Republicans reminded Vice President Biden of the prediction he made that the stimulus would fix the economy in 18 months.
Senate Republicans on Tuesday reminded Vice President Joe Biden of the prediction he made in February of 2009 that the stimulus package would pull the economy out of the recession in 18 months in August 2010.
"This [stimulus] is about getting this out and spent in 18 months to create 3.5 million jobs," Biden said in February of last year, adding the package contains provisions that "literally drop-kicks us out of this recession."

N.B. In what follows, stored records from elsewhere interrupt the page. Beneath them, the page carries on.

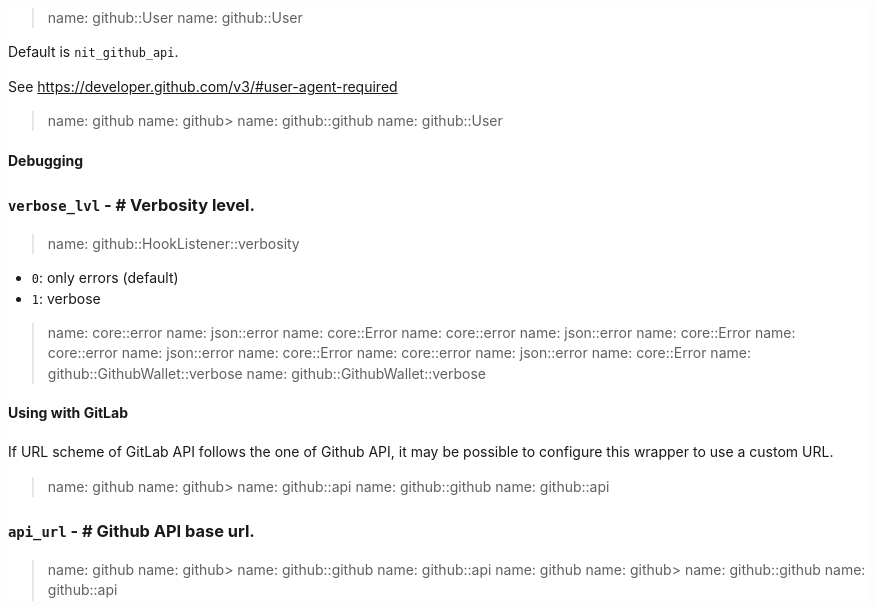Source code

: > name: github::User
> name: github::User

Default is `nit_github_api`.

See <https://developer.github.com/v3/#user-agent-required>

> name: github
> name: github>
> name: github::github
> name: github::User

#### Debugging

### `verbose_lvl` - # Verbosity level.

> name: github::HookListener::verbosity

* `0`: only errors (default)
* `1`: verbose

> name: core::error
> name: json::error
> name: core::Error
> name: core::error
> name: json::error
> name: core::Error
> name: core::error
> name: json::error
> name: core::Error
> name: core::error
> name: json::error
> name: core::Error
> name: github::GithubWallet::verbose
> name: github::GithubWallet::verbose

#### Using with GitLab

If URL scheme of GitLab API follows the one of Github API, it may be possible to
configure this wrapper to use a custom URL.

> name: github
> name: github>
> name: github::api
> name: github::github
> name: github::api

### `api_url` - # Github API base url.

> name: github
> name: github>
> name: github::github
> name: github::api
> name: github
> name: github>
> name: github::github
> name: github::api
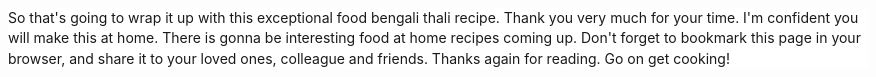 So that's going to wrap it up with this exceptional food bengali thali recipe. Thank you very much for your time. I'm confident you will make this at home. There is gonna be interesting food at home recipes coming up. Don't forget to bookmark this page in your browser, and share it to your loved ones, colleague and friends. Thanks again for reading. Go on get cooking!
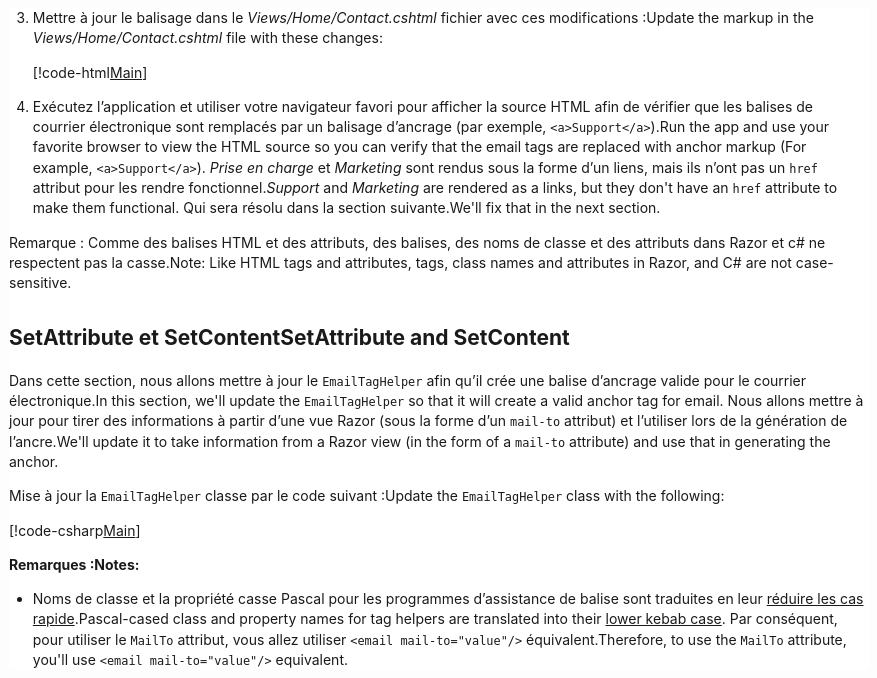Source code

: 3.  <span data-ttu-id="5fd41-143">Mettre à jour le balisage dans le *Views/Home/Contact.cshtml* fichier avec ces modifications :</span><span class="sxs-lookup"><span data-stu-id="5fd41-143">Update the markup in the *Views/Home/Contact.cshtml* file with these changes:</span></span>

    [!code-html[Main](../../../mvc/views/tag-helpers/authoring/sample/AuthoringTagHelpers/src/AuthoringTagHelpers/Views/Home/Contact.cshtml?highlight=15,16&range=1-17)]

4.  <span data-ttu-id="5fd41-144">Exécutez l’application et utiliser votre navigateur favori pour afficher la source HTML afin de vérifier que les balises de courrier électronique sont remplacés par un balisage d’ancrage (par exemple, `<a>Support</a>`).</span><span class="sxs-lookup"><span data-stu-id="5fd41-144">Run the app and use your favorite browser to view the HTML source so you can verify that the email tags are replaced with anchor markup (For example, `<a>Support</a>`).</span></span> <span data-ttu-id="5fd41-145">*Prise en charge* et *Marketing* sont rendus sous la forme d’un liens, mais ils n’ont pas un `href` attribut pour les rendre fonctionnel.</span><span class="sxs-lookup"><span data-stu-id="5fd41-145">*Support* and *Marketing* are rendered as a links, but they don't have an `href` attribute to make them functional.</span></span> <span data-ttu-id="5fd41-146">Qui sera résolu dans la section suivante.</span><span class="sxs-lookup"><span data-stu-id="5fd41-146">We'll fix that in the next section.</span></span>

<span data-ttu-id="5fd41-147">Remarque : Comme des balises HTML et des attributs, des balises, des noms de classe et des attributs dans Razor et c# ne respectent pas la casse.</span><span class="sxs-lookup"><span data-stu-id="5fd41-147">Note: Like HTML tags and attributes, tags, class names and attributes in Razor, and C# are not case-sensitive.</span></span>

## <a name="setattribute-and-setcontent"></a><span data-ttu-id="5fd41-148">SetAttribute et SetContent</span><span class="sxs-lookup"><span data-stu-id="5fd41-148">SetAttribute and SetContent</span></span>

<span data-ttu-id="5fd41-149">Dans cette section, nous allons mettre à jour le `EmailTagHelper` afin qu’il crée une balise d’ancrage valide pour le courrier électronique.</span><span class="sxs-lookup"><span data-stu-id="5fd41-149">In this section, we'll update the `EmailTagHelper` so that it will create a valid anchor tag for email.</span></span> <span data-ttu-id="5fd41-150">Nous allons mettre à jour pour tirer des informations à partir d’une vue Razor (sous la forme d’un `mail-to` attribut) et l’utiliser lors de la génération de l’ancre.</span><span class="sxs-lookup"><span data-stu-id="5fd41-150">We'll update it to take information from a Razor view (in the form of a `mail-to` attribute) and use that in generating the anchor.</span></span>

<span data-ttu-id="5fd41-151">Mise à jour la `EmailTagHelper` classe par le code suivant :</span><span class="sxs-lookup"><span data-stu-id="5fd41-151">Update the `EmailTagHelper` class with the following:</span></span>

[!code-csharp[Main](authoring/sample/AuthoringTagHelpers/src/AuthoringTagHelpers/TagHelpers/EmailTagHelperMailTo.cs?range=6-22)]

<span data-ttu-id="5fd41-152">**Remarques :**</span><span class="sxs-lookup"><span data-stu-id="5fd41-152">**Notes:**</span></span>

* <span data-ttu-id="5fd41-153">Noms de classe et la propriété casse Pascal pour les programmes d’assistance de balise sont traduites en leur [réduire les cas rapide](https://stackoverflow.com/questions/11273282/whats-the-name-for-dash-separated-case/12273101).</span><span class="sxs-lookup"><span data-stu-id="5fd41-153">Pascal-cased class and property names for tag helpers are translated into their [lower kebab case](https://stackoverflow.com/questions/11273282/whats-the-name-for-dash-separated-case/12273101).</span></span> <span data-ttu-id="5fd41-154">Par conséquent, pour utiliser le `MailTo` attribut, vous allez utiliser `<email mail-to="value"/>` équivalent.</span><span class="sxs-lookup"><span data-stu-id="5fd41-154">Therefore, to use the `MailTo` attribute, you'll use `<email mail-to="value"/>` equivalent.</span></span>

Republicans point out that the U.S. Department of Labor shows more than 3.3 million jobs have been lost since the stimulus was enacted in February of 2009. The Bureau of Labor Statistics shows the unemployment rate held steady at 9.5 percent in July. The rate was approximately 7.7 percent when Obama signed the stimulus into law.

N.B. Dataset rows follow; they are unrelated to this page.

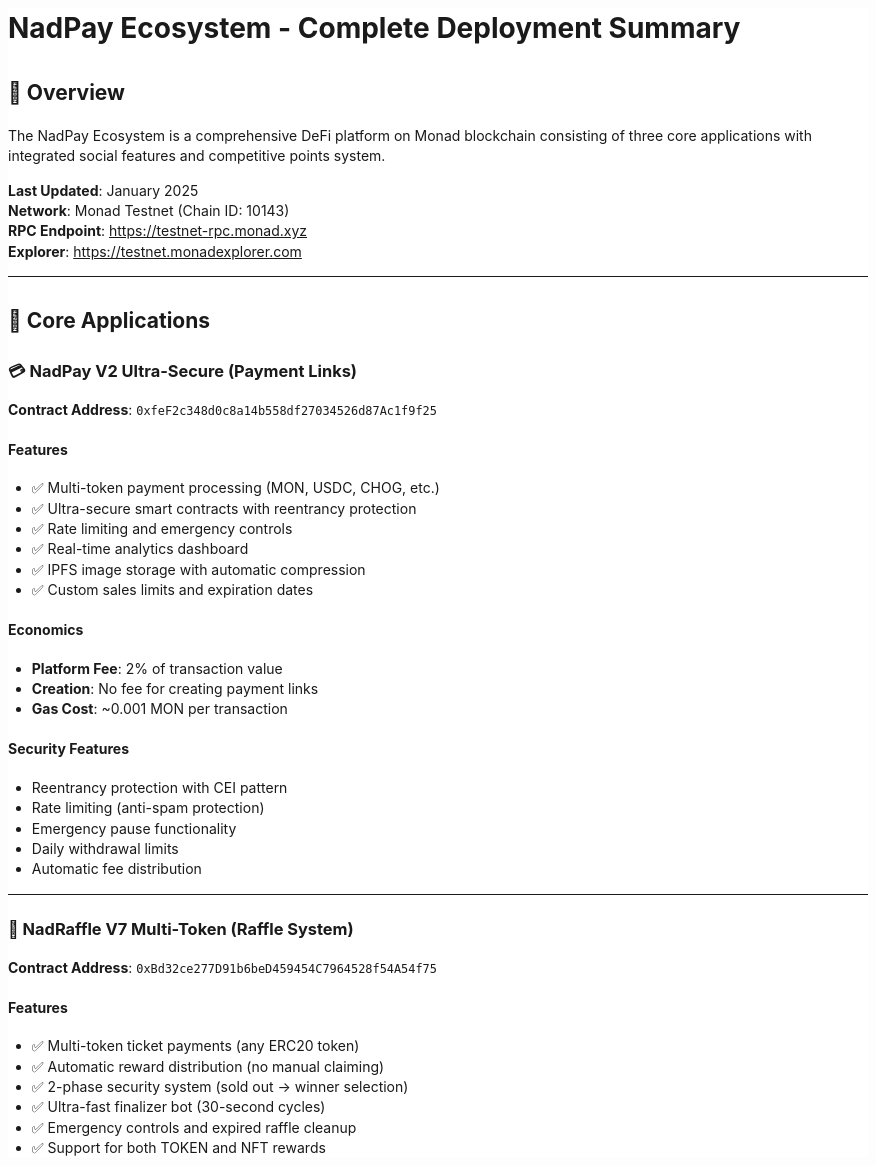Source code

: # NadPay Ecosystem - Complete Deployment Summary

## 🌟 Overview

The NadPay Ecosystem is a comprehensive DeFi platform on Monad blockchain consisting of three core applications with integrated social features and competitive points system.

**Last Updated**: January 2025  
**Network**: Monad Testnet (Chain ID: 10143)  
**RPC Endpoint**: https://testnet-rpc.monad.xyz  
**Explorer**: https://testnet.monadexplorer.com  

---

## 🚀 Core Applications

### 💳 NadPay V2 Ultra-Secure (Payment Links)

**Contract Address**: `0xfeF2c348d0c8a14b558df27034526d87Ac1f9f25`

#### Features
- ✅ Multi-token payment processing (MON, USDC, CHOG, etc.)
- ✅ Ultra-secure smart contracts with reentrancy protection
- ✅ Rate limiting and emergency controls
- ✅ Real-time analytics dashboard
- ✅ IPFS image storage with automatic compression
- ✅ Custom sales limits and expiration dates

#### Economics
- **Platform Fee**: 2% of transaction value
- **Creation**: No fee for creating payment links
- **Gas Cost**: ~0.001 MON per transaction

#### Security Features
- Reentrancy protection with CEI pattern
- Rate limiting (anti-spam protection)
- Emergency pause functionality
- Daily withdrawal limits
- Automatic fee distribution

---

### 🎯 NadRaffle V7 Multi-Token (Raffle System)

**Contract Address**: `0xBd32ce277D91b6beD459454C7964528f54A54f75`

#### Features
- ✅ Multi-token ticket payments (any ERC20 token)
- ✅ Automatic reward distribution (no manual claiming)
- ✅ 2-phase security system (sold out → winner selection)
- ✅ Ultra-fast finalizer bot (30-second cycles)
- ✅ Emergency controls and expired raffle cleanup
- ✅ Support for both TOKEN and NFT rewards
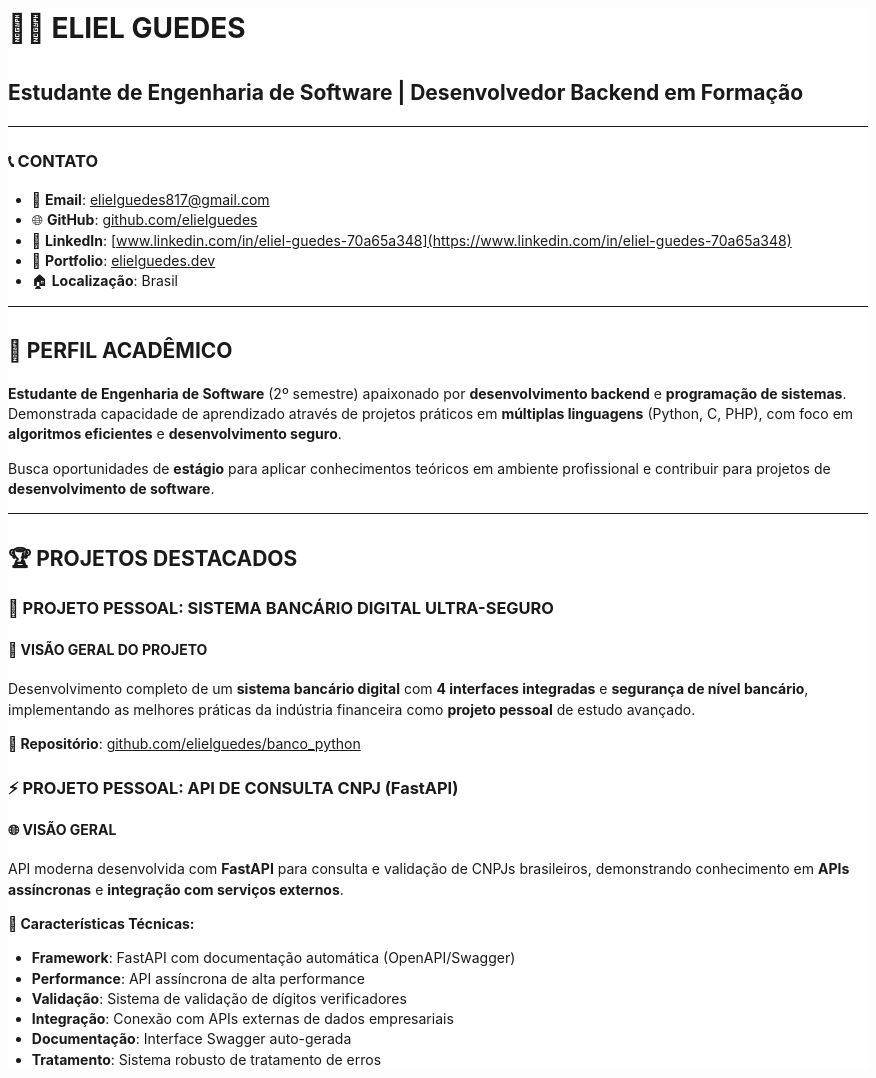 # 👨‍💻 **ELIEL GUEDES**
## **Estudante de Engenharia de Software | Desenvolvedor Backend em Formação**

---

### 📞 **CONTATO**
- 📧 **Email**: elielguedes817@gmail.com
- 🌐 **GitHub**: [github.com/elielguedes](https://github.com/elielguedes)
- 💼 **LinkedIn**: [www.linkedin.com/in/eliel-guedes-70a65a348](https://www.linkedin.com/in/eliel-guedes-70a65a348)
- 📱 **Portfolio**: [elielguedes.dev](https://elielguedes.dev)
- 🏠 **Localização**: Brasil

---

## 🎯 **PERFIL ACADÊMICO**

**Estudante de Engenharia de Software** (2º semestre) apaixonado por **desenvolvimento backend** e **programação de sistemas**. Demonstrada capacidade de aprendizado através de projetos práticos em **múltiplas linguagens** (Python, C, PHP), com foco em **algoritmos eficientes** e **desenvolvimento seguro**.

Busca oportunidades de **estágio** para aplicar conhecimentos teóricos em ambiente profissional e contribuir para projetos de **desenvolvimento de software**.

---

## 🏆 **PROJETOS DESTACADOS**

### **🚀 PROJETO PESSOAL: SISTEMA BANCÁRIO DIGITAL ULTRA-SEGURO**

#### **🌟 VISÃO GERAL DO PROJETO**
Desenvolvimento completo de um **sistema bancário digital** com **4 interfaces integradas** e **segurança de nível bancário**, implementando as melhores práticas da indústria financeira como **projeto pessoal** de estudo avançado.

**🔗 Repositório**: [github.com/elielguedes/banco_python](https://github.com/elielguedes/banco_python)

### **⚡ PROJETO PESSOAL: API DE CONSULTA CNPJ (FastAPI)**

#### **🌐 VISÃO GERAL**
API moderna desenvolvida com **FastAPI** para consulta e validação de CNPJs brasileiros, demonstrando conhecimento em **APIs assíncronas** e **integração com serviços externos**.

**🔧 Características Técnicas:**
- **Framework**: FastAPI com documentação automática (OpenAPI/Swagger)
- **Performance**: API assíncrona de alta performance
- **Validação**: Sistema de validação de dígitos verificadores
- **Integração**: Conexão com APIs externas de dados empresariais
- **Documentação**: Interface Swagger auto-gerada
- **Tratamento**: Sistema robusto de tratamento de erros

The nonpartisan Congressional Budget Office in May reported that the stimulus was responsible for creating as many as 2.8 million jobs in the first quarter of 2010. It also said GDP adjusted for inflation increased between 1.7 percent and 4.2 percent over the same time period because of the stimulus.
Since the CBO report, economic indicators appear to have taken a turn for the worse.
The U.S. trade gap last week widened unexpectedly in June, hitting the highest level since October 2008 and sending the Dow tumbling 256 points on Wednesday. Other markets around the globe fell as well. The Federal Reserve last week also readjusted its expectations for a more modest recovery than previously anticipated.
Some economists now argue the recession never ended, despite some economic indicators suggesting otherwise.
"The Great Recession continues," wrote Robert Reich, former Secretary of Labor under President Clinton, in The Huffington Post on Saturday.
"It's nonsense to think of the economy heading downward again into a double-dip recession when most Americans never emerged from the first dip," he wrote. "We're still in one long Big Dipper."